I haven't reviewed a book in quite some time. Primarily because I simply don't have much time these days, and what time I have is spent reading up on being highly sensitive or a visual-spatial learner. And there's only so much room for non-fiction in my life. But I digress.
I signed up for this particular review because 10-10-10 was described as a "life-transforming" decision-making model. Seeing as how we're awash in crucial decisions in the Uncommon household, I signed up.
Right off the bat, I was inclined to like the book because the author, Suzy Welch, looks a whole helluva lot like a good friend and favorite client. And I wasn't disappointed. The book's intro is possibly one of the best I've read in non-fiction: engaging, funny, with a strong voice and personal connection.
"...[my father] taught me how to parallel-park in that way people do when they are engineers in their souls and understand physics in their brains, and are teaching people who are writers in their souls and understand poetry in their brains. We laugh about it today."
The book is, in fact, one part biography, one part personal interviews of others, and one part how-to. She weaves the three nicely, and both her stories and those of her followers (for lack of a better word) serve as illustrations of the basic tenets of 10-10-10.
Which is this: Consider any decision - be it big, small, or somewhere in between - from the perspective if the immediate future (10 minutes), mid-range (10 months), and long-term (10 years). Those time references are merely symbolic, and handy in the mnemonic sense. And you should make those considerations around your well-thought-out, identified values.
It's really a simple process. Welch walks you through her personal break-through that led to the 10-10-10 process, and some of the neuro- and behavioral science behind it. On the whole, I think 10-10-10 is a good, solid process that eliminates some of our snap decisions and general thoughtlessness that results from our over-done lifestyles.
But I did have a few minor disagreements. The biggest was her repeated assertion that "gut instinct" is largely unreliable as a decision-making tool. I think the rub here is that we disagree about what qualifies as gut instinct. I believe that what Welch refers to as "gut" is actually impulse. And I would agree that impulse doesn't always lead to great decision-making.
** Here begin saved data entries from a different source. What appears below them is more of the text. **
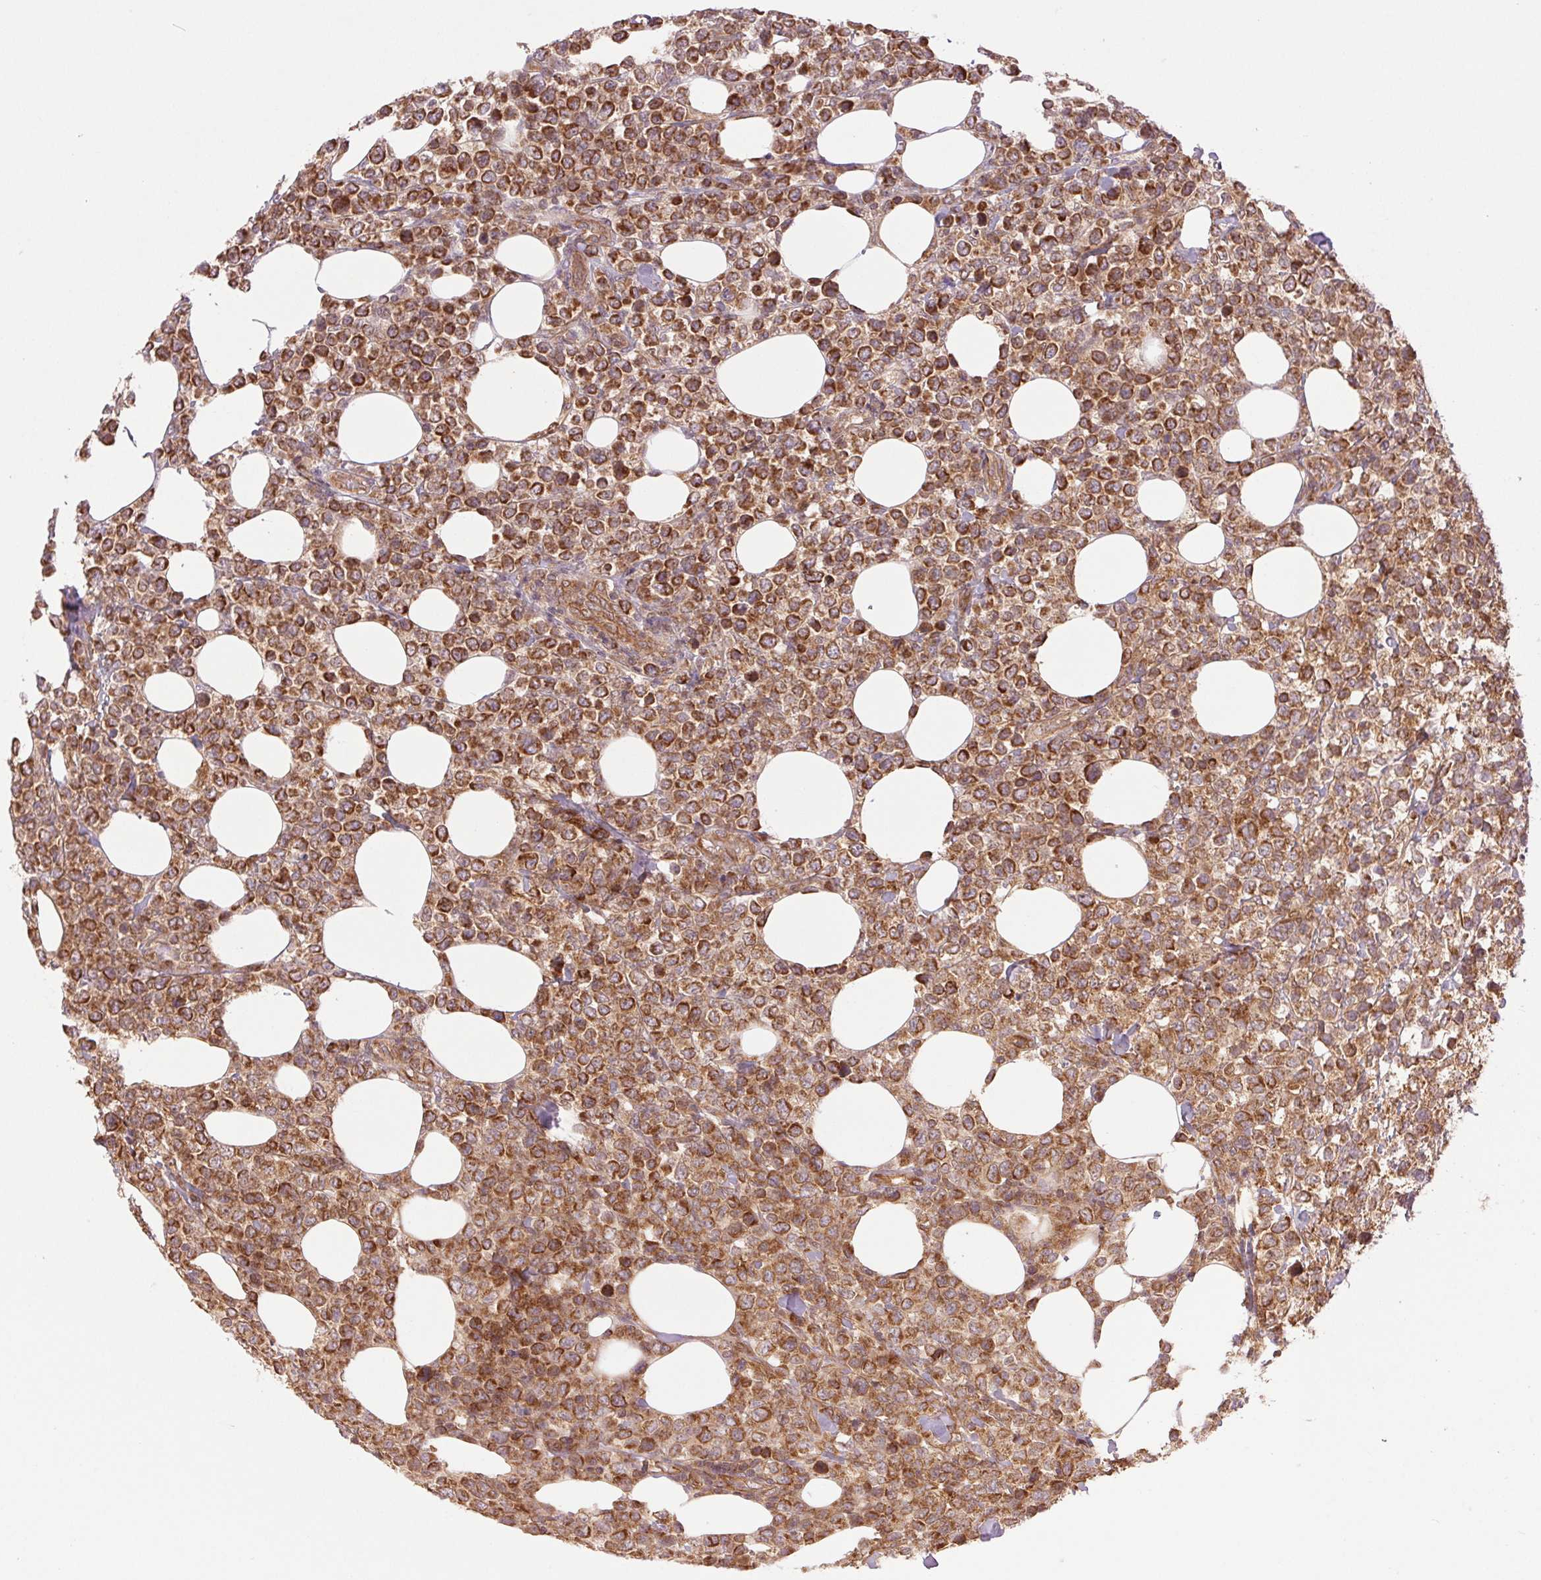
{"staining": {"intensity": "strong", "quantity": ">75%", "location": "cytoplasmic/membranous"}, "tissue": "lymphoma", "cell_type": "Tumor cells", "image_type": "cancer", "snomed": [{"axis": "morphology", "description": "Malignant lymphoma, non-Hodgkin's type, High grade"}, {"axis": "topography", "description": "Soft tissue"}], "caption": "A brown stain shows strong cytoplasmic/membranous positivity of a protein in human lymphoma tumor cells. (brown staining indicates protein expression, while blue staining denotes nuclei).", "gene": "STARD7", "patient": {"sex": "female", "age": 56}}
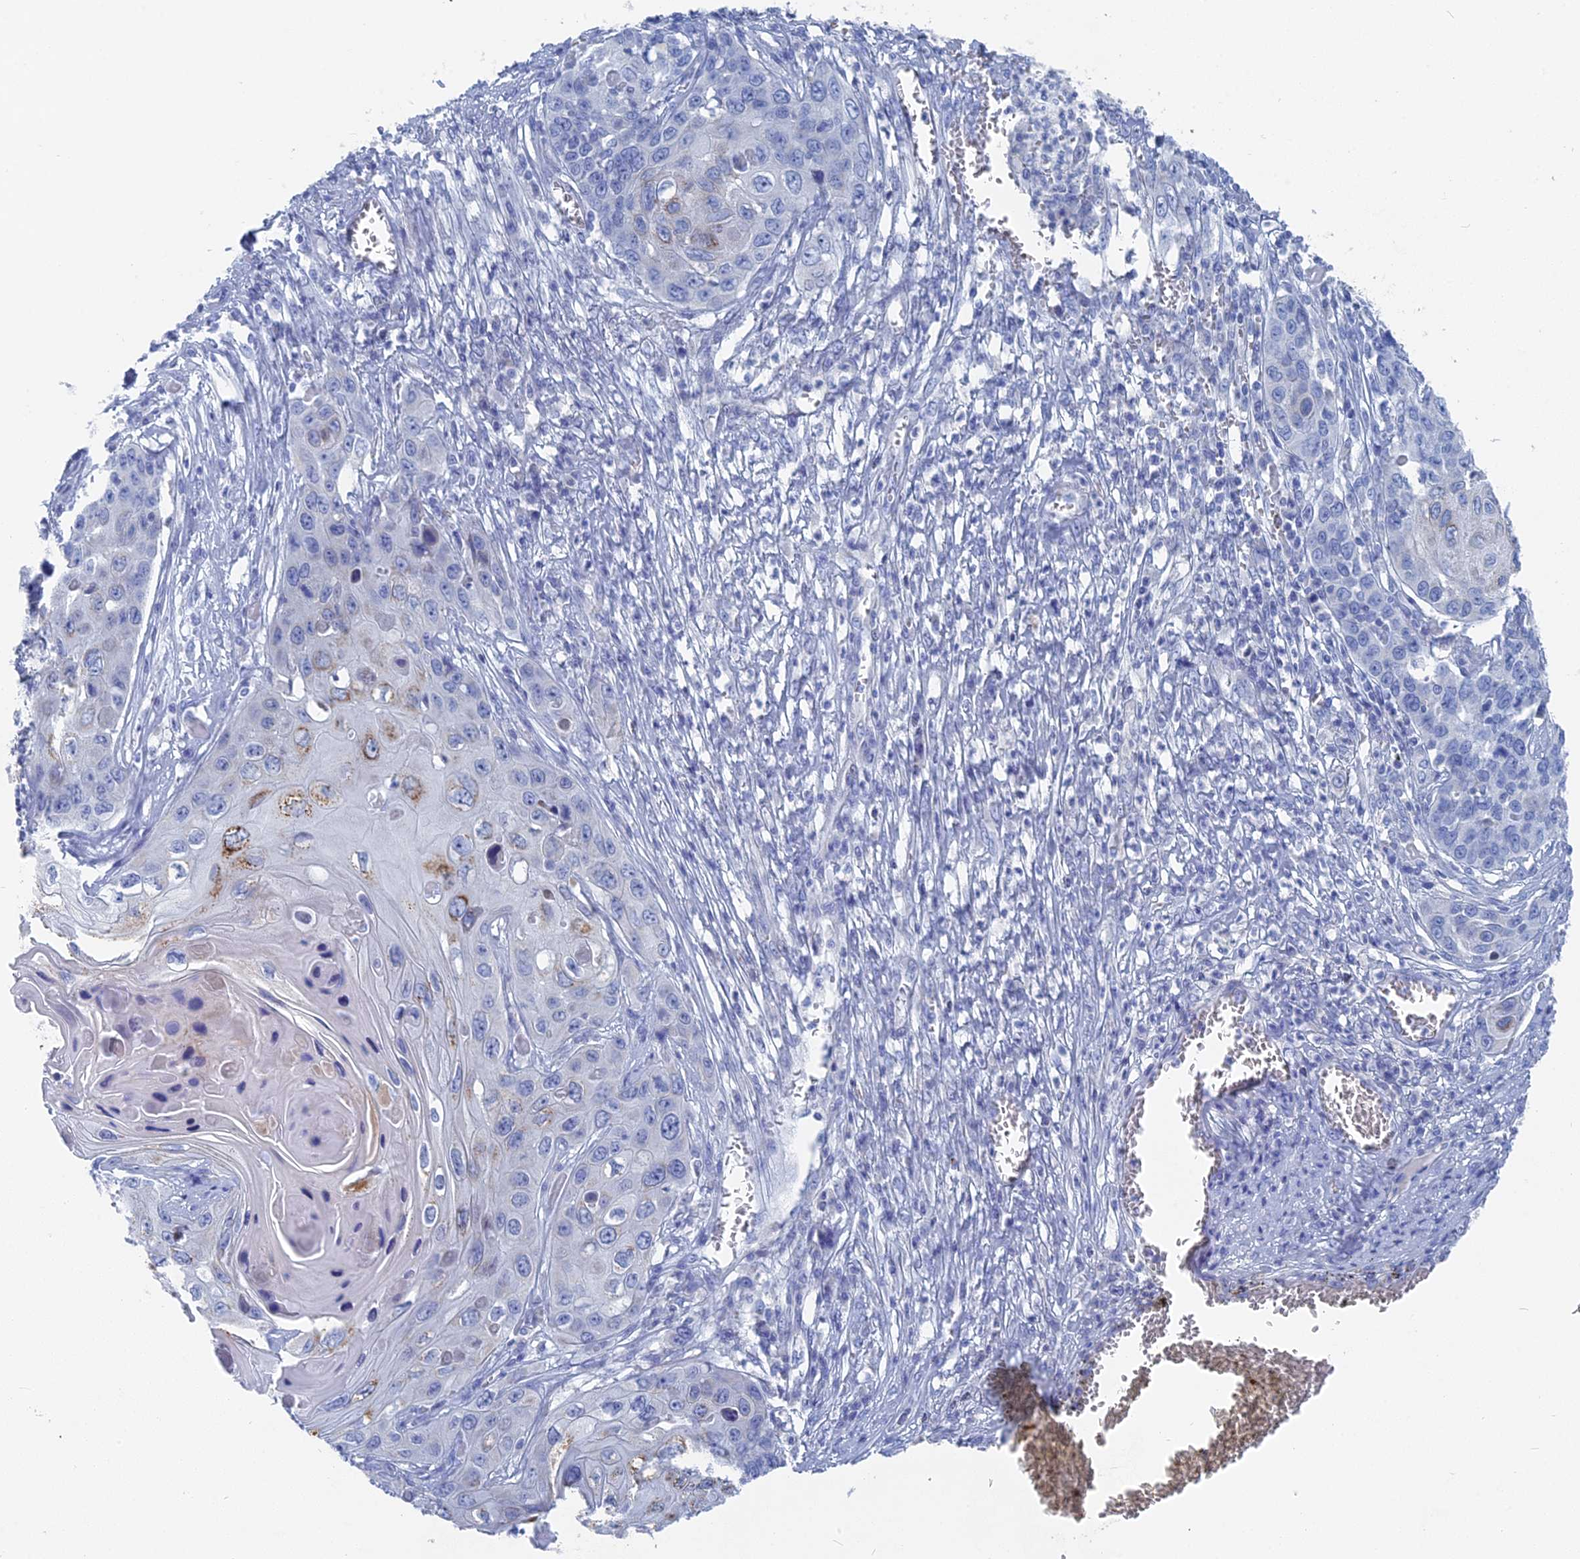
{"staining": {"intensity": "moderate", "quantity": "<25%", "location": "cytoplasmic/membranous"}, "tissue": "skin cancer", "cell_type": "Tumor cells", "image_type": "cancer", "snomed": [{"axis": "morphology", "description": "Squamous cell carcinoma, NOS"}, {"axis": "topography", "description": "Skin"}], "caption": "This photomicrograph demonstrates immunohistochemistry staining of human skin cancer, with low moderate cytoplasmic/membranous expression in approximately <25% of tumor cells.", "gene": "HIGD1A", "patient": {"sex": "male", "age": 55}}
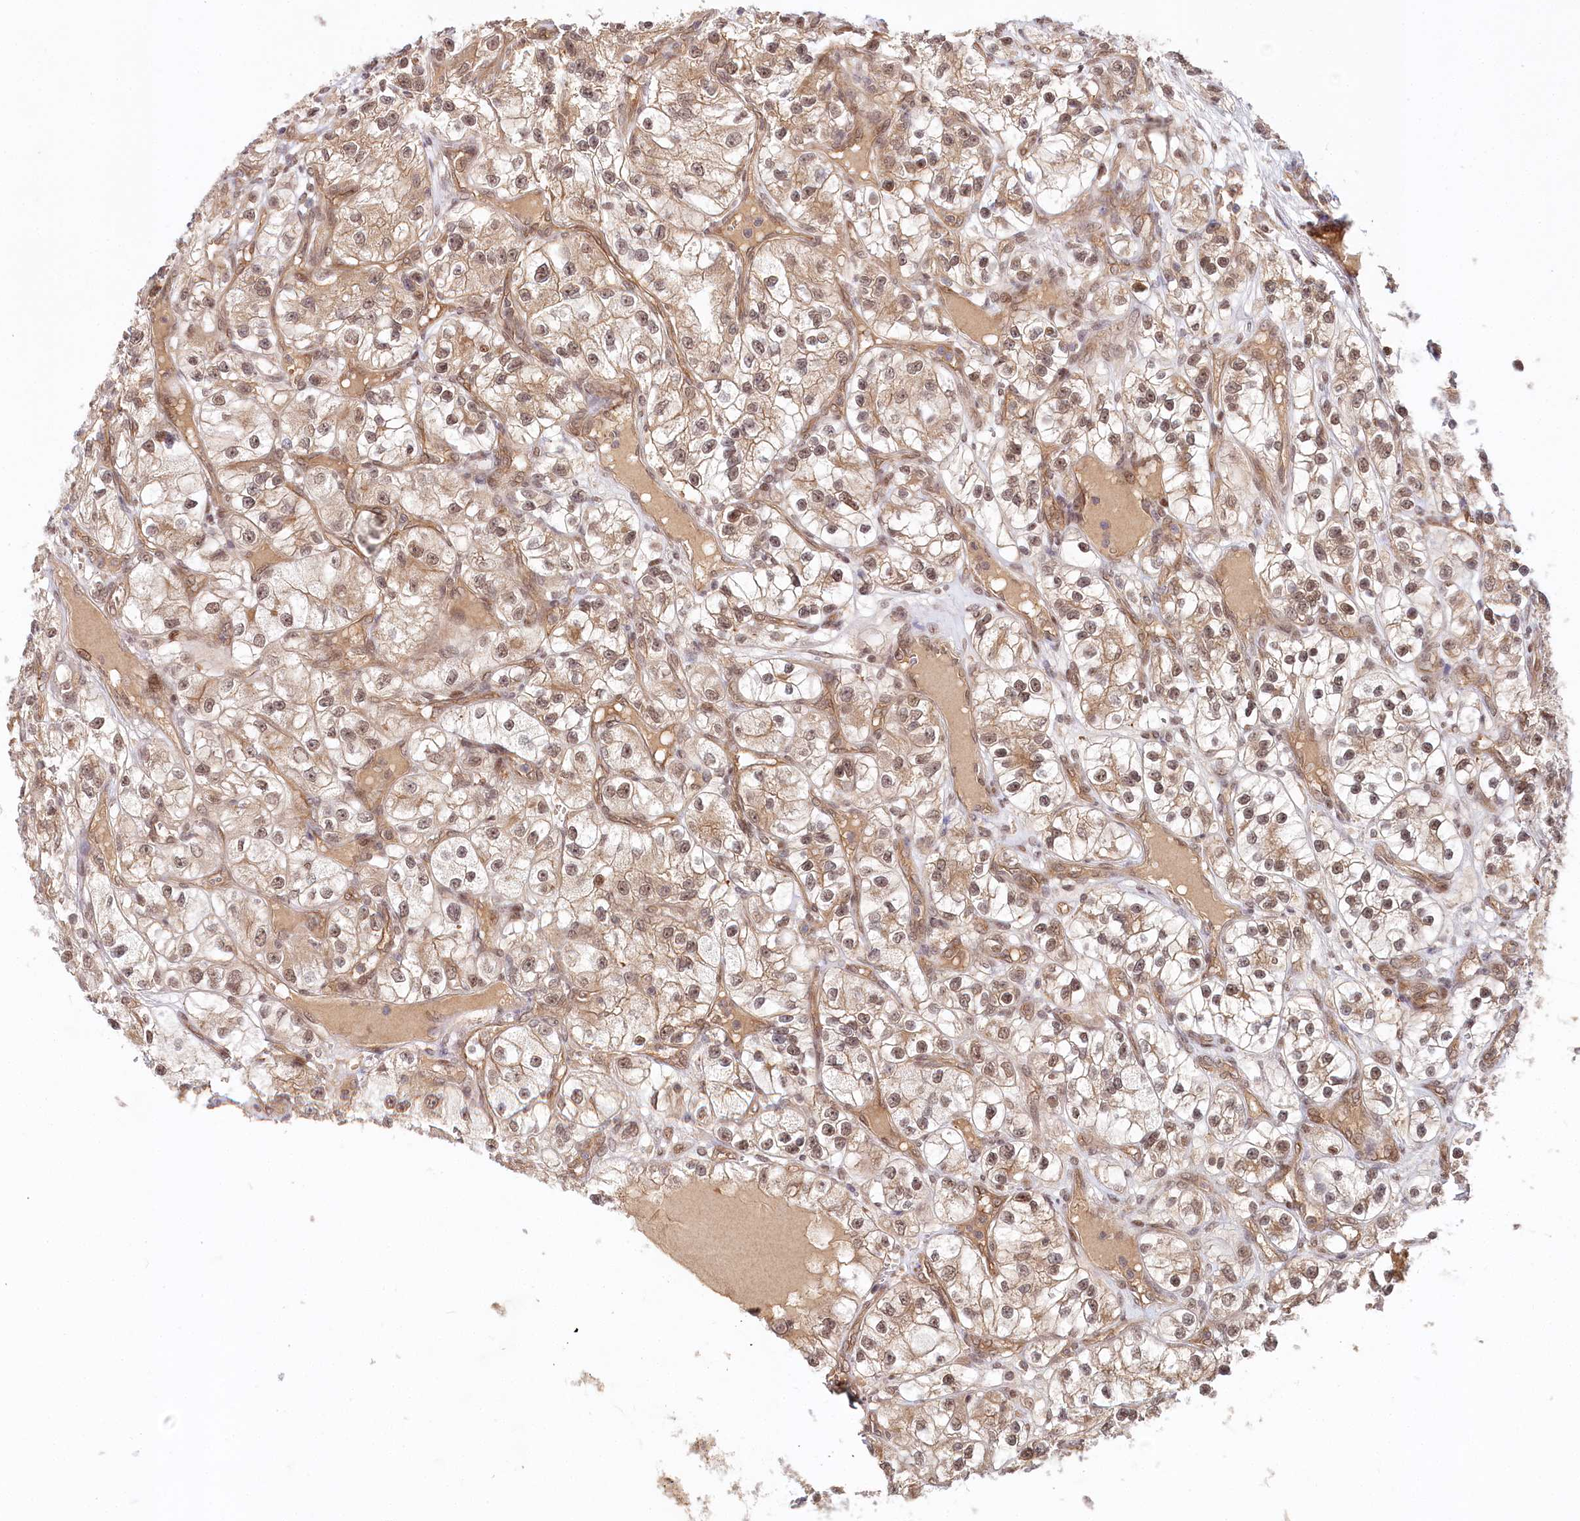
{"staining": {"intensity": "moderate", "quantity": ">75%", "location": "nuclear"}, "tissue": "renal cancer", "cell_type": "Tumor cells", "image_type": "cancer", "snomed": [{"axis": "morphology", "description": "Adenocarcinoma, NOS"}, {"axis": "topography", "description": "Kidney"}], "caption": "The histopathology image displays immunohistochemical staining of adenocarcinoma (renal). There is moderate nuclear positivity is appreciated in approximately >75% of tumor cells. (DAB (3,3'-diaminobenzidine) IHC with brightfield microscopy, high magnification).", "gene": "CCDC65", "patient": {"sex": "female", "age": 57}}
When I refer to gut instinct, I'm talking about somethign else: an assessment of factors too numerous to describe that leads you to a conclusion that, while you cannot describe it, is nonetheless fact-based and quite often, reliable. True gut instinct (also called "intuition") is persistent. It doesn't change from minute to minute because it is based on the myriad of non-verbal, environmental, and other "soft" cues that we consistently gather from our surroundings. Years ago I read The Gift of Fear, which describes this in much better detail. Simply put, it's that nagging feeling that tells you "somethings wrong here" or "somethings right", "but I just can't put my finger on why".
But people do conflate the two - impulse and true intuition. And I think Welch's point that our impulses get in the way of sound decisions is valid.
Another minor peeve was an overuse of examples. The concept really is quite simple and elegant, and after more than two stories to illustrate how it works within a particular area (work, parenting, relationships, friendships) I began to get that, "yeah, yeah, yeah - got it." feeling.
And finally, I kept running into a problem that may or may not be specific to me: my deftness at playing devil's advocate. For the immediate future scenario, I always felt confident. For the mid-range, well, so-so. But then, more often than not, the long-term scenario opened up into a great vast field of "could be this, could be that, could be the other," or worse, a giant floating question mark because of a dearth of information.
Even if I managed to ferret out a possible scenario, I would then say to myself, "sure, but what about this," just to argue the point, and I'd turn the whole thing on it's head. Still, even my stubbornness can be subjugated to good-'ol common sense.
Let's take our decision to sell our house as an example:
First we form the question: Should we sell our house? In the next ten minutes, the implications are not to promising on either side: I'd feel a great deal of loss and no small amount of failure if we sold it. Conversely, the potential relief at unloading the debt would feel liberating, healthy, and like a good course-correction.
Now, for the mid-range: Ten months out, we would hope the house has sold. We've cut our monthly payments in half, and have a little in the bank for emergencies. OR, the house hasn't sold, and we're either in foreclosure or declaring bankruptcy. Lots of floating question marks here.
Finally, the long-term: Ten years from now, surely the economy has recovered and Todd and I are both gainfully employed. We're living in a different house somewhere and the girls are bordering their teenage years. If we sold the house and managed to pay off our remaining debt, we could feasibly live in a house we own. If we had to declare bankruptcy, we would have had a hard time qualifying to rent a place, let alone buy one, but our credit should have recovered by now.
Based on this, our decision to sell seems like the right one. It's the long-term that clenches the deal. But you can see how tempting it is for my mind to trot out the laundry list of what-ifs.
To sum it up, I really like the book and her model. It's an easy, engaging read and I think that you could incorporate 10-10-10 into your everyday life without too much effort, and turn to it explicitly when the giant issues come around. Being deliberate, analyzing your values, and starting open dialogues with the imiportant people in your life is ALWAYS a good thing, and I think Welch is onto an simple plan for doing just that.